Bounding box coordinates:
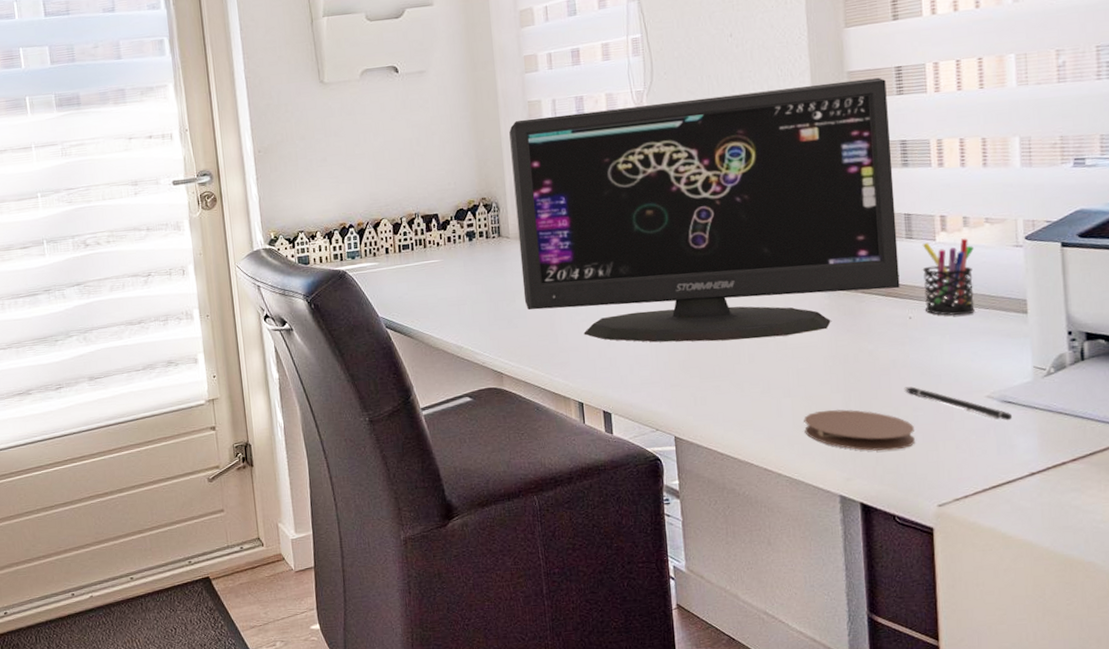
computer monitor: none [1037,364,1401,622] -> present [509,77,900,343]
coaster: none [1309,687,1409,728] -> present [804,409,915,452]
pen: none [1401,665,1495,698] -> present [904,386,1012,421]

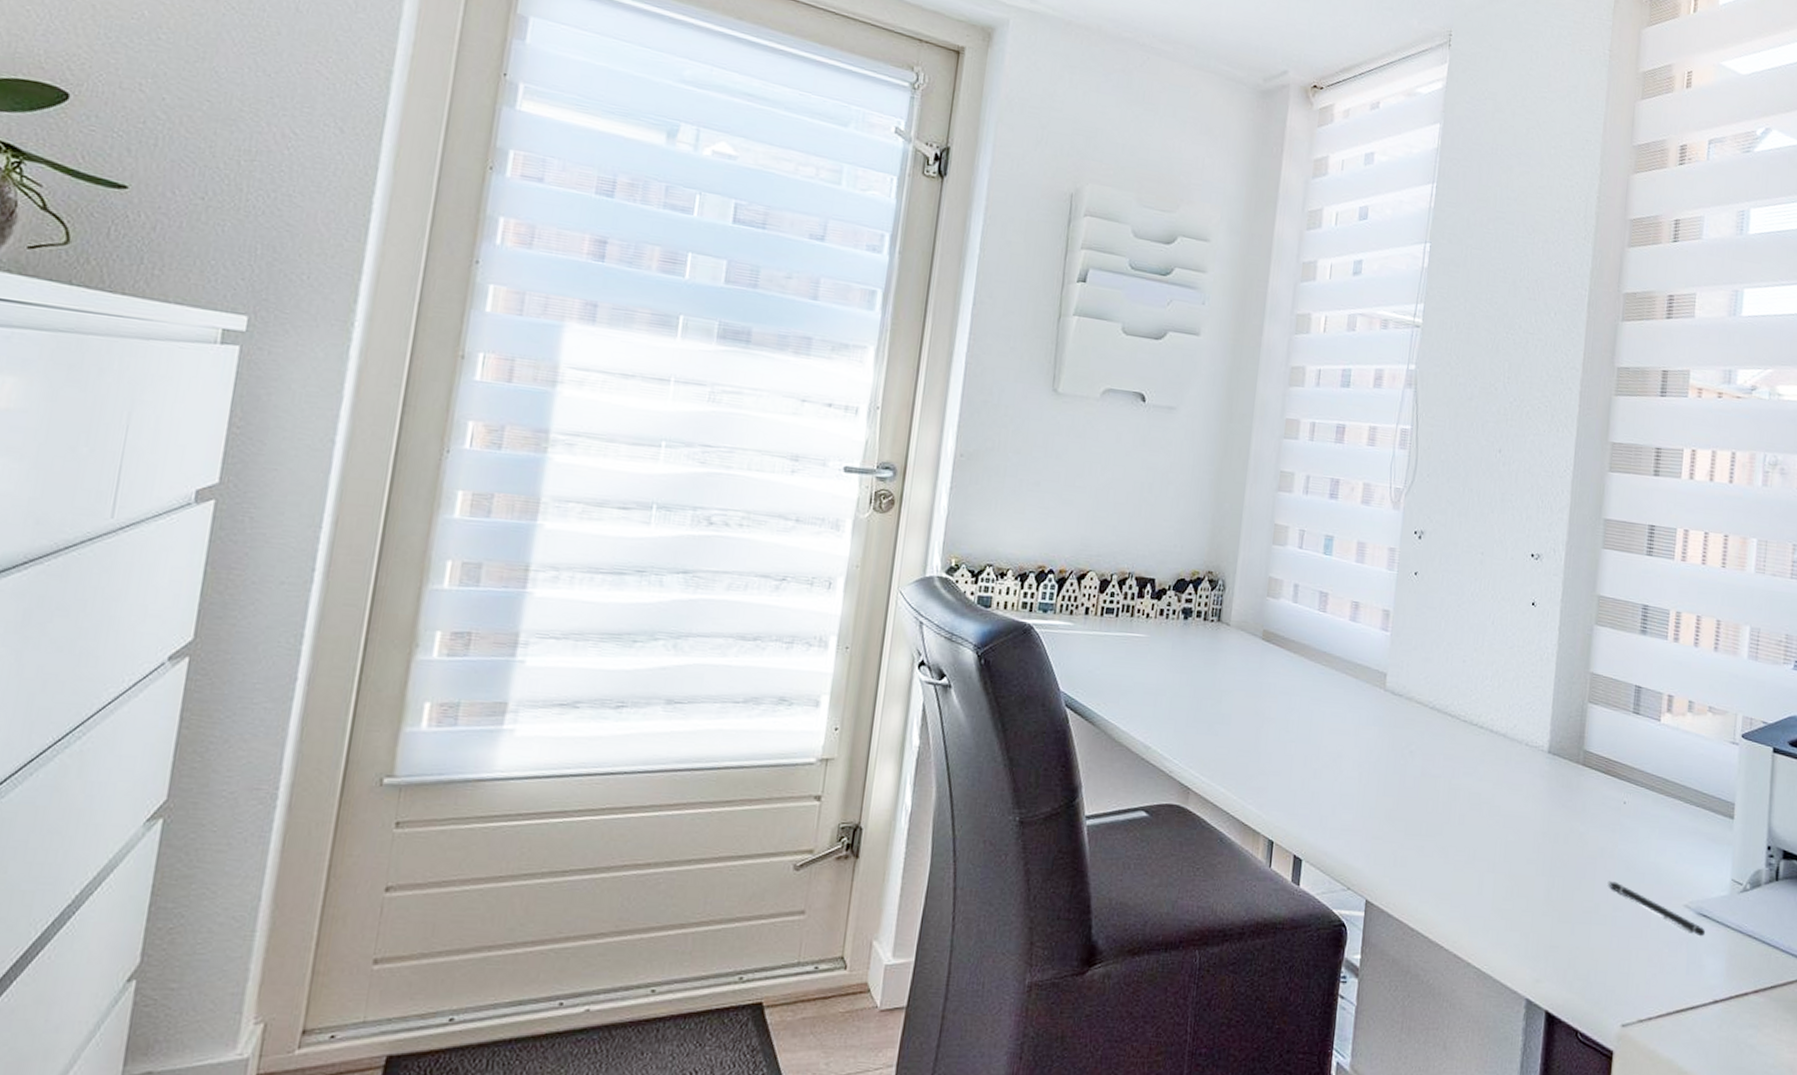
computer monitor: present [509,77,900,343] -> none [1231,489,1638,801]
coaster: present [804,409,915,452] -> none [1502,895,1611,953]
pen holder: present [922,238,975,316] -> none [1640,721,1694,810]

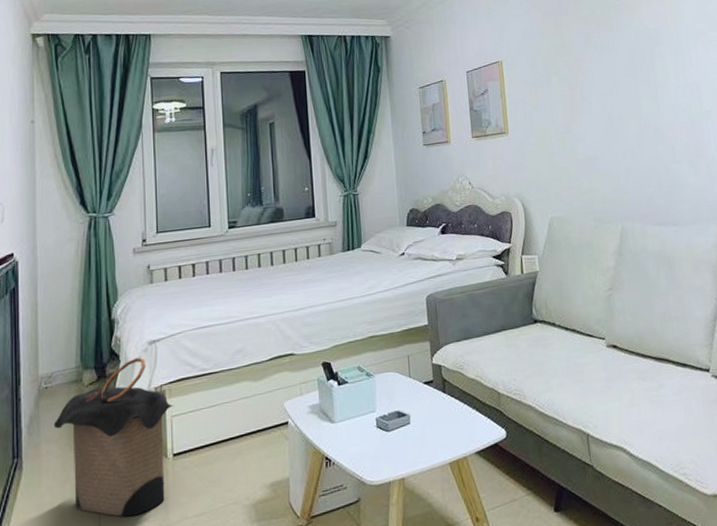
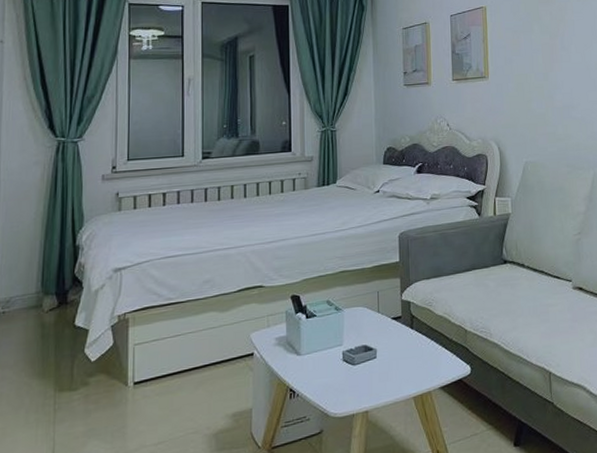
laundry hamper: present [53,357,174,517] -> none [9,284,137,445]

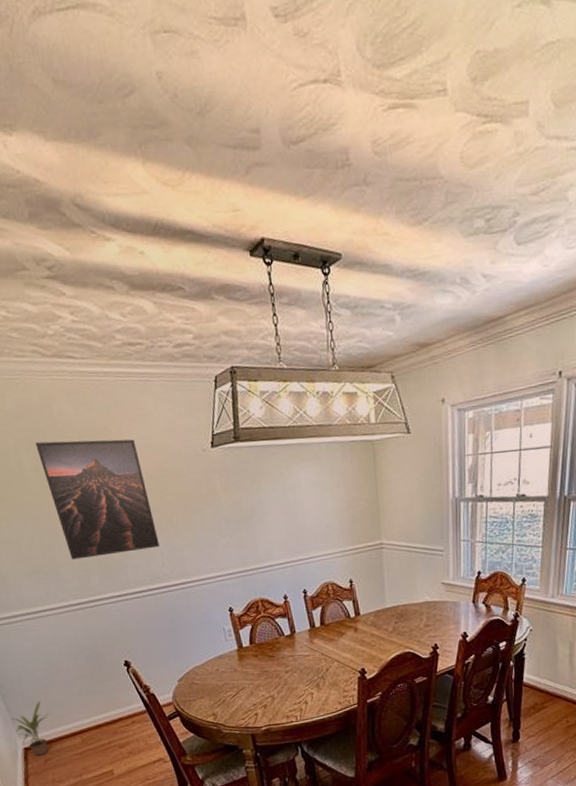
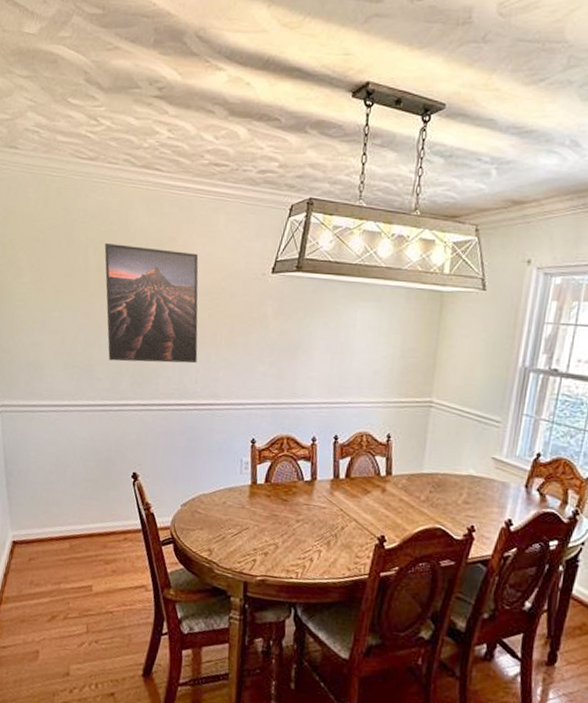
potted plant: present [11,701,50,757] -> none [9,496,47,554]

-- Activity --
The copy you produce must hold all the records above exactly and none of their pictures.

-- Exercise solution --
computer monitor: none [1037,364,1401,622] -> present [509,77,900,343]
coaster: none [1309,687,1409,728] -> present [804,409,915,452]
pen: none [1401,665,1495,698] -> present [904,386,1012,421]

computer monitor: present [509,77,900,343] -> none [1231,489,1638,801]
coaster: present [804,409,915,452] -> none [1502,895,1611,953]
pen holder: present [922,238,975,316] -> none [1640,721,1694,810]

laundry hamper: present [53,357,174,517] -> none [9,284,137,445]

potted plant: present [11,701,50,757] -> none [9,496,47,554]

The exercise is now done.